Sunday, December 07, 2008

Some Random Thoughts

I happened to be flipping through the channels today and came upon Close Encounters of the Third Kind, right at the point where Richard Dreyfuss is engaged in his manic attempt to sculpt the Devil's Tower formation. In fiction, monomania like his is usually revealed as genius at the end. Another example is Field of Dreams.

Of course, there's also A Beautiful Mind, where we learn that while Nash was brilliant, his conspiracy theorizing represented a manifestation of his insanity, although it was hard to realize at first because the story was presented through his eyes.

Somewhere in between was Mel Gibson's character in Conspiracy Theory, where it was clear that while he'd actually uncovered a genuine conspiracy, he was still something of a fruitcake.

This is a function of how fiction works; after all if we have some nutbar raving about a conspiracy and it turns out not to be true, it's not going to work as fiction--although it can work as fact as in A Beautiful Mind.

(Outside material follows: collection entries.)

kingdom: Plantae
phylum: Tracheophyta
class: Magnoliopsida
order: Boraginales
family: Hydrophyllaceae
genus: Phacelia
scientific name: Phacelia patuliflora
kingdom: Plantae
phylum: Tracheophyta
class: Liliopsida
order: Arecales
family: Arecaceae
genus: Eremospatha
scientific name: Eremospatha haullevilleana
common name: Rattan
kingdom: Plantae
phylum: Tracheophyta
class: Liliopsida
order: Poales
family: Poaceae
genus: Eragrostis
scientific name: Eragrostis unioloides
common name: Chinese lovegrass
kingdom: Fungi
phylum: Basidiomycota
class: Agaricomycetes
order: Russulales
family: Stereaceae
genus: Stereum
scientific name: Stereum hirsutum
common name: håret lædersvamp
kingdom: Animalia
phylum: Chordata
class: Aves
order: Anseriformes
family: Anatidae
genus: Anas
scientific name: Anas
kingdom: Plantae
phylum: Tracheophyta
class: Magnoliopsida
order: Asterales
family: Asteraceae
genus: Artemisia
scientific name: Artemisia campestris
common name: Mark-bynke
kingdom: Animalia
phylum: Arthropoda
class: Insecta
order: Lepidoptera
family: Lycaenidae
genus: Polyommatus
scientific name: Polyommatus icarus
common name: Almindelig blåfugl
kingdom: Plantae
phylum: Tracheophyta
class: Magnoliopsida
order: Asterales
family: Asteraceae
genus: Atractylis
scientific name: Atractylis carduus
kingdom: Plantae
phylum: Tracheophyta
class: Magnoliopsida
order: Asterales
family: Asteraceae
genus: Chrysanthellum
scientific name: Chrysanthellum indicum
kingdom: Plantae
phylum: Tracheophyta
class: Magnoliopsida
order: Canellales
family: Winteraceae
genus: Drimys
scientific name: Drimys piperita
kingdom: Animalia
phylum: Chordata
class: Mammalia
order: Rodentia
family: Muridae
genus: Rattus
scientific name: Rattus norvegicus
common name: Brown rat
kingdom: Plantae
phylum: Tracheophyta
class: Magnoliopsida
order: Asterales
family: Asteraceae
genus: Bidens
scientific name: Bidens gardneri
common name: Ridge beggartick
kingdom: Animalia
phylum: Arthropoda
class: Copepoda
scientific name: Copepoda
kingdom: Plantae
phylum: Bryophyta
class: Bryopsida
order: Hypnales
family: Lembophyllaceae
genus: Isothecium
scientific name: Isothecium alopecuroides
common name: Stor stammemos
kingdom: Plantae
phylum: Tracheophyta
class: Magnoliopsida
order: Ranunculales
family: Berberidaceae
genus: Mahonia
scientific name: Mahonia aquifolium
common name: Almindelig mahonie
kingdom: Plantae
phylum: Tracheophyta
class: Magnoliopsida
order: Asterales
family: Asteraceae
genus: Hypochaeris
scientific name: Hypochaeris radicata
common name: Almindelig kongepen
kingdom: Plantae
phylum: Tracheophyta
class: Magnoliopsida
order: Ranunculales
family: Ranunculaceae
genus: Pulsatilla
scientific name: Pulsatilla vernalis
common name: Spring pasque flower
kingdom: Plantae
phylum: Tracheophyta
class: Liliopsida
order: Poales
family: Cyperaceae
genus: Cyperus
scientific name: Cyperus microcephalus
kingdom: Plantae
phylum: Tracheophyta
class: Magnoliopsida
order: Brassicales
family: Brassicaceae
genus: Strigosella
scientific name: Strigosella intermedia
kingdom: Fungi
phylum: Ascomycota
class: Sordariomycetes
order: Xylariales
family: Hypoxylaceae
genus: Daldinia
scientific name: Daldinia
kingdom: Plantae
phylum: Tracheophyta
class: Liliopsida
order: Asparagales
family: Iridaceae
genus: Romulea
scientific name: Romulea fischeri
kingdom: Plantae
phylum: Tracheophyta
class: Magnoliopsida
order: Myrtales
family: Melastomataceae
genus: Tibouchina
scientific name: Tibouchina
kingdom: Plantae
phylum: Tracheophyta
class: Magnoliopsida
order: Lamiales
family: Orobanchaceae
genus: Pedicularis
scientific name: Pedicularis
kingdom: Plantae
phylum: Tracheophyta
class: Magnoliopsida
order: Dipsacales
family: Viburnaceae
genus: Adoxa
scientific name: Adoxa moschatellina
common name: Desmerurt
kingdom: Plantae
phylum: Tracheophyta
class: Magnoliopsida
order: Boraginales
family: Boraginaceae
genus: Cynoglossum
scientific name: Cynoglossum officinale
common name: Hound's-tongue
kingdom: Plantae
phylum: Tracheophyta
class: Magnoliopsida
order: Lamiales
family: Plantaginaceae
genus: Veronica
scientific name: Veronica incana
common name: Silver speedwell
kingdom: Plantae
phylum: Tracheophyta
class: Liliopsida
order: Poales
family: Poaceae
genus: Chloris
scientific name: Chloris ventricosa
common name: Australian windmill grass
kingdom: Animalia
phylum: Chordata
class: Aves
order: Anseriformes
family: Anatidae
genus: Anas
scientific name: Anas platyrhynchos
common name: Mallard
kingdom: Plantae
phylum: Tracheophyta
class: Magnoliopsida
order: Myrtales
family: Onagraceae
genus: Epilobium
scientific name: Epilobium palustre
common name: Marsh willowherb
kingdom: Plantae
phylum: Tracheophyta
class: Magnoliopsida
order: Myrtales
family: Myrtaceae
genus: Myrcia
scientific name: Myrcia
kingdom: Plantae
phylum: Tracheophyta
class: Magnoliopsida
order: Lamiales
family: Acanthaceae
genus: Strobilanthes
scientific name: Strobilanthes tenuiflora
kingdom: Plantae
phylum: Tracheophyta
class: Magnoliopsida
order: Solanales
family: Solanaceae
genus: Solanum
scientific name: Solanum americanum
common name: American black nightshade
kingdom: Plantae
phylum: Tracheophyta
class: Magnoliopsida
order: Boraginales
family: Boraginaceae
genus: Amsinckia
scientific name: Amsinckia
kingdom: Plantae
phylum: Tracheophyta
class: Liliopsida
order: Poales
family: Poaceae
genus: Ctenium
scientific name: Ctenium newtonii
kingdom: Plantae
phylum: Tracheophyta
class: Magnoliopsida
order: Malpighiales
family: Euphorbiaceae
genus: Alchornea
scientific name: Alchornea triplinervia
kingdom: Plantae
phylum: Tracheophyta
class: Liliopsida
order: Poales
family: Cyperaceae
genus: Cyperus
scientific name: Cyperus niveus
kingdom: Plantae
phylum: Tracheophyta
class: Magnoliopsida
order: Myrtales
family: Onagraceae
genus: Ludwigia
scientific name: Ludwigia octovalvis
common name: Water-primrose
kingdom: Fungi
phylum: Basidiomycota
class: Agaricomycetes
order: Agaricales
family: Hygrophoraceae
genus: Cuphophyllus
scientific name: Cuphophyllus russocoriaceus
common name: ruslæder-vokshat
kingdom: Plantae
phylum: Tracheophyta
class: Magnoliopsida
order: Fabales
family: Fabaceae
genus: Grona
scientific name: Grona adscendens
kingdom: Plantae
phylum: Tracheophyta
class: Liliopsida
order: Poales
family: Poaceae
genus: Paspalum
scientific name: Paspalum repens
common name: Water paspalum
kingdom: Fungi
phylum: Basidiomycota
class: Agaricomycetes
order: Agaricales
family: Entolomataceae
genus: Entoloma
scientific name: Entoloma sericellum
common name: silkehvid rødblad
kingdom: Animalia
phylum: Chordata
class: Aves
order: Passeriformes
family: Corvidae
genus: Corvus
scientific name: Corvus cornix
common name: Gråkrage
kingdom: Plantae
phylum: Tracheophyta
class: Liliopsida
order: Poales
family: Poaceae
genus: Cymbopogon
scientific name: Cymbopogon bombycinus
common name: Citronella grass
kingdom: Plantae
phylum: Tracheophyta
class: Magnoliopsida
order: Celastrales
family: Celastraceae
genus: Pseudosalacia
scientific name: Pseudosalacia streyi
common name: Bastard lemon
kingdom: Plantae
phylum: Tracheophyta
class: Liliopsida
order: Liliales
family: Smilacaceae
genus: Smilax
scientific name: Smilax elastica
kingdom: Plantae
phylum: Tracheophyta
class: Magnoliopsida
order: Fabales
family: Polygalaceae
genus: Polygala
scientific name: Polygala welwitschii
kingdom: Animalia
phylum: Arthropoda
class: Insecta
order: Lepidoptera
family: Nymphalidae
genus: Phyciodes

This is part of what we battle against with the conspiracy theorists, because they are accustomed to movies where the crazy people turn out to be the sane ones.

On a second issue, commenter Joy to the World noted in the comments to the post about the philosophy professor (below this one):

Oh, there are plenty of right wing troofers.

Just that the majority seem to be from the old new left fringe.

And based on your [another commenter's] analysis, "natural" trooferism, at least in web based hostings, should disappear with the Obama Presidency and the economic recession.


I've talked about this several times, but it bears repeating. The left/right split among the Troofers seems to be largely generational. Most of the older "Truthers" are, as JTTW says, part of the old "New Left" fringe. James mentioned that the crowd at the recent David Ray Griffin talk he attended was pretty old; I have noticed that before in various videos that there are a high percentage of grey pony-tails among the men.

Part of this, I suspect, is the resurrection of the paranoid Left. Back in the 1960s and 1970s there was a lot of conspiracy theorizing about the evil gubbermint. Some of it then (as now) was simply misplaced antiwar sentiment. People believed that JFK was killed by the CIA (or LBJ) because he wouldn't support the war in Vietnam, so he had to go. And LBJ supposedly supported the war because his wife owned rubber plantations in Vietnam, or something like that. And if you look at this photo of the bums getting released from the Dallas police, they look just like E. Howard Hunt and Frank Sturgis! It was never very coherent, but of course that didn't matter much when you were smoking a lot of pot (another tie-in).

This is why there are so many college professors in the Truth Movement (and clustered in the humanities); to a large extent this is where the old "New Left" ensconced itself after The Revolution failed; see Bill Ayers and Bernardine Dohrn for recently noted examples.

The post-Boomer contingent involved with the Troof are much more likely to be (small-l) libertarians or survivalists, a la Alex Jones, Jason Bermas and Luke Rudkowski, although not exclusively; Dylan Avery and Justin Martell have always struck me as liberals, for example.

Right-wingers in the Truth Movement? I can't think of many, although of course the Republican Party does have a libertarian wing. But leaving those aside for the moment, the only 9-11 "Truthers" who arguably are starboard on the traditional right/left axis are the neo-Nazis and anti-Semites.

It's not as if the Right is free of nutbar conspiracy theories; the Clinton Death List nonsense and the whole supposed murder of Ron Brown and Vincent Foster are classic examples from the 1990s. But I suspect that there were few among the Left taken in by that nonsense, just as today's Troofers don't draw much of their support from the Right, for the same reason; conspiracy theories about our guy are nutty and conspiracy theories about their guy are worth investigating.

There are now a couple of rebunking 9-11 conspiracy theory debunking sites popping up. Here's the one that came to my attention. I'm not going to spend a whole lot of time monitoring that effort although I may check in now and again. It's like amusing for a moment or two like a dog chasing its tail, but if we start debunking rebunking 9-11 debunking, where will it all end?

But seriously, if you've got problems with the site, prove us wrong. James B and I have each made mistakes here and when we have we've noted and corrected it. We're here to defend history from the frauds, not perpetuate mistakes.